Instead, the team followed their FAIR acronym of making data findable, accessible, interoperable and reusable. “The team worked on the backend system to build a module that would help us collect data that was already required by contract, already within our part validation processes, already assumed to be considered through the lifecycle management. And we actually made it more usable. Then we could really accelerate through technology.”
The team then reinforced consistent governance through documented escalation and response protocols. By doing this, Nissan has positioned compliance as a competitive advantage, highlighting the cost of non-compliance as a key ROI driver.
Cybersecurity built into supply chain operations
A part of this compliance is to help improve cybersecurity, which is something that Eric Elliot, SCM senior manager, supplier cybersecurity manages at Nissan Group of Americas.

He says cybersecurity is more important than ever, with more connected technology and increasingly sophisticated cyber-attacks that can exploit data at a greater scale. The addition of tools like AI, which can be beneficial, can also be used to spread disinformation and open up organisations to even more vulnerabilities, such as AI-powered phishing attacks, which often come hidden in PDFs.
To combat these cybersecurity issues, Elliot’s team helped build a cybersecurity programme in 2023 tailored to supply chain risk in the Americas and rolled out a three-tier approach through assessment, monitoring and response. This helped establish a playbook response for coordinated action across logistics, inventory and IT when a supplier breach occurs.
For assessment, the team sent questionnaires to their suppliers to understand their weaknesses and strengths in cybersecurity, and then began monitoring these. In the first year of the programme, the team sent around 29 assessments. In 2024, there were more than 40. This year, Elliot estimates around 100 assessments with suppliers. “We’ve got the tools in place that can actively monitor our suppliers and understand where the risks and problems are,” he says. “Then we can work on the response.”
Nissan bands assessments of suppliers’ cybersecurity and subsequent actions based on the level of risk they pose to the supply chain network.

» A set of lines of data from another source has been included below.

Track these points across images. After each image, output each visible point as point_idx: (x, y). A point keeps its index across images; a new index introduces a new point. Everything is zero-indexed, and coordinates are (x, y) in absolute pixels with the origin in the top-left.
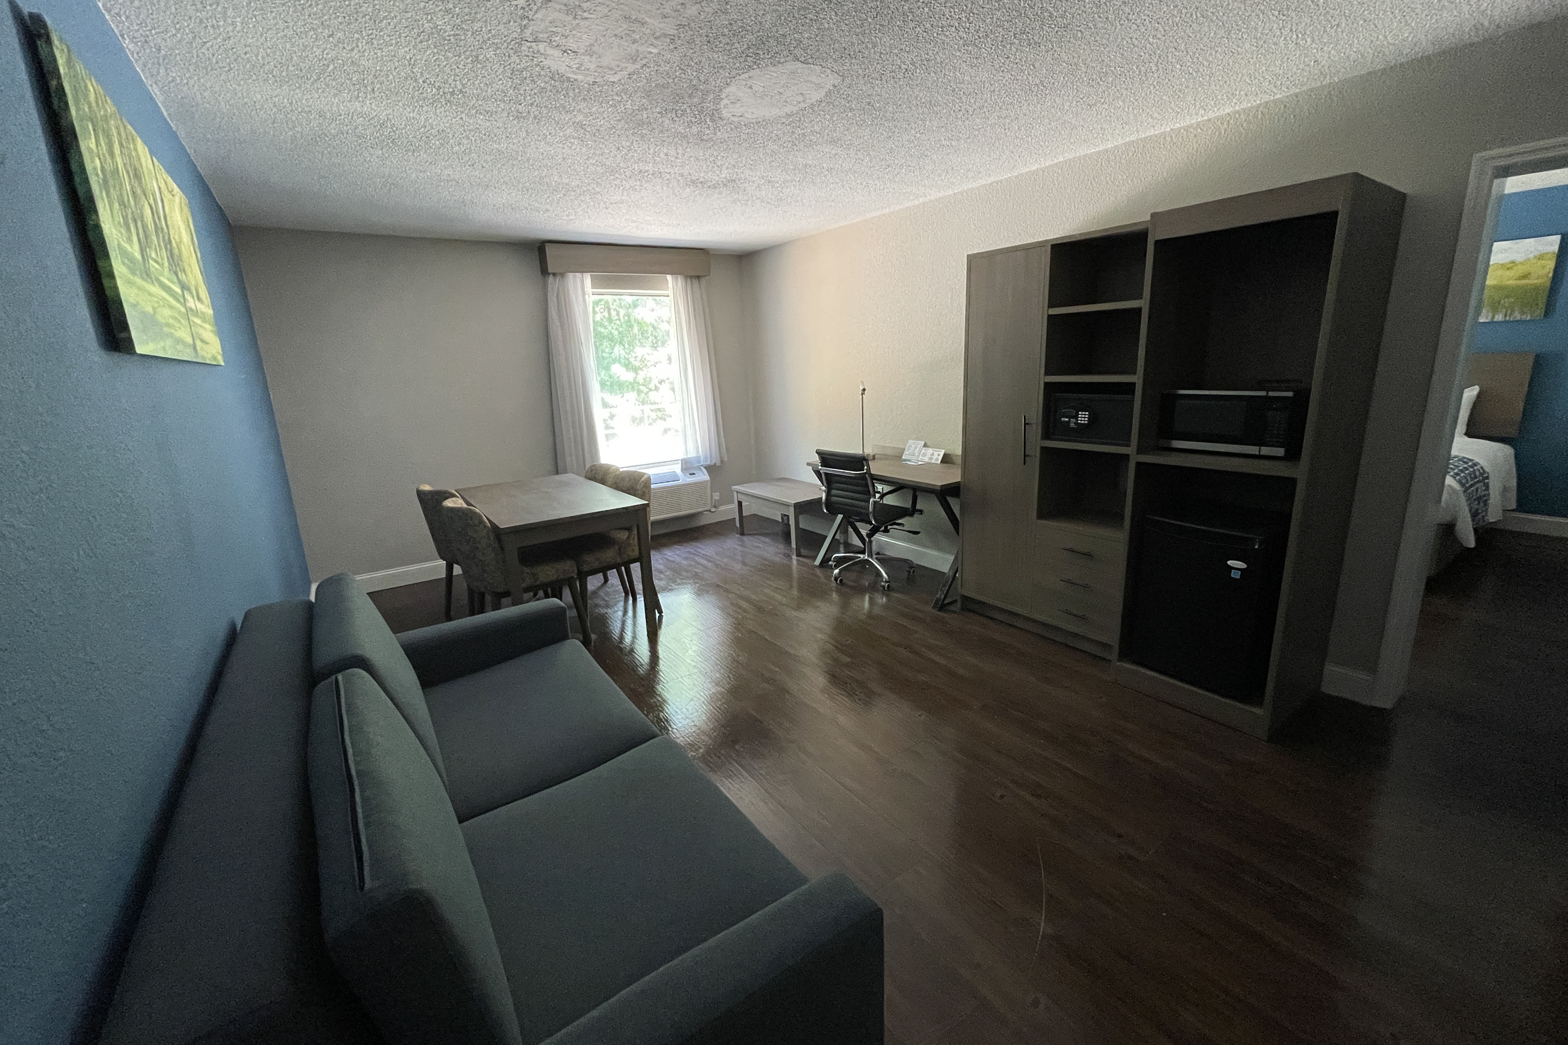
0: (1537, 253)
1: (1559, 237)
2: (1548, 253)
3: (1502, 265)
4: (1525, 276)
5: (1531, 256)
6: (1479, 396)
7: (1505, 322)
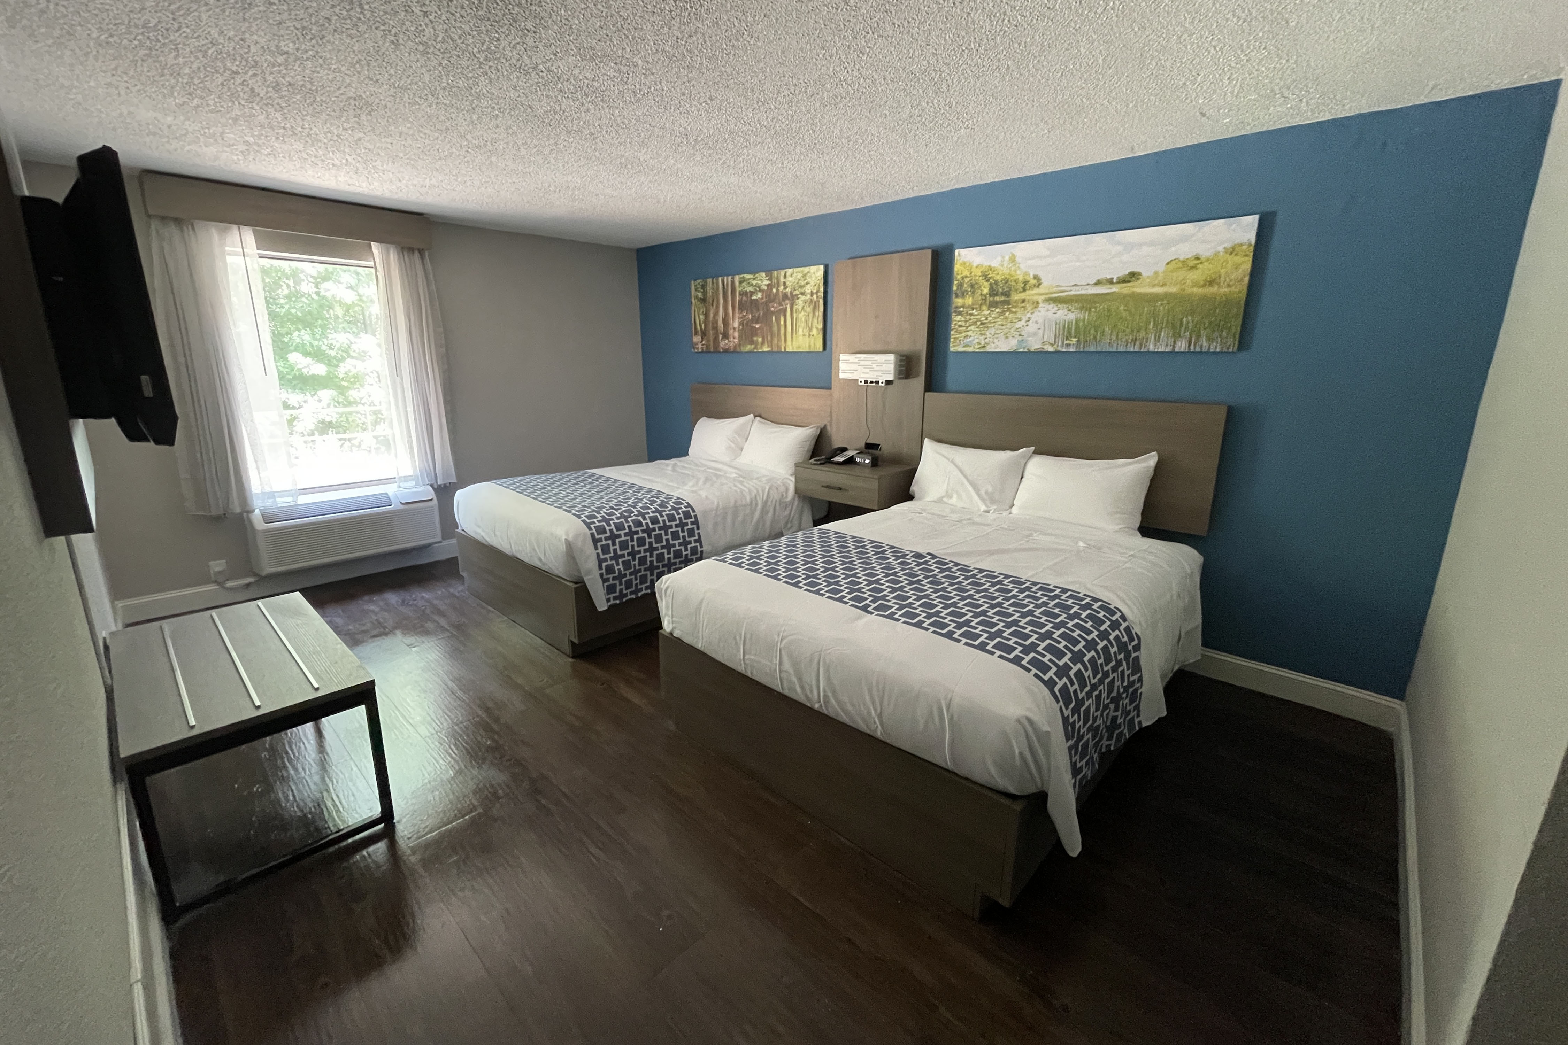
0: (1228, 245)
1: (1257, 217)
2: (1241, 245)
3: (1184, 262)
4: (1211, 282)
5: (1220, 249)
6: (1158, 467)
7: (1189, 353)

Once a report is created, Nissan steps in to help. “We’re not just looking at a thumbs up and going away,” Elliot explains. “We create a formalised report and work with them over time to remediate their issues. That’s one thing we found is very well accepted from our suppliers.”
Unlike many digital strategies that remain aspirational, Nissan’s approach is already delivering results across its vast production and logistics footprint in the US, Mexico and now Brazil. The company has tied together operational data and decision-making in ways that enable speed and agility, while also reducing risk and elevating supplier performance.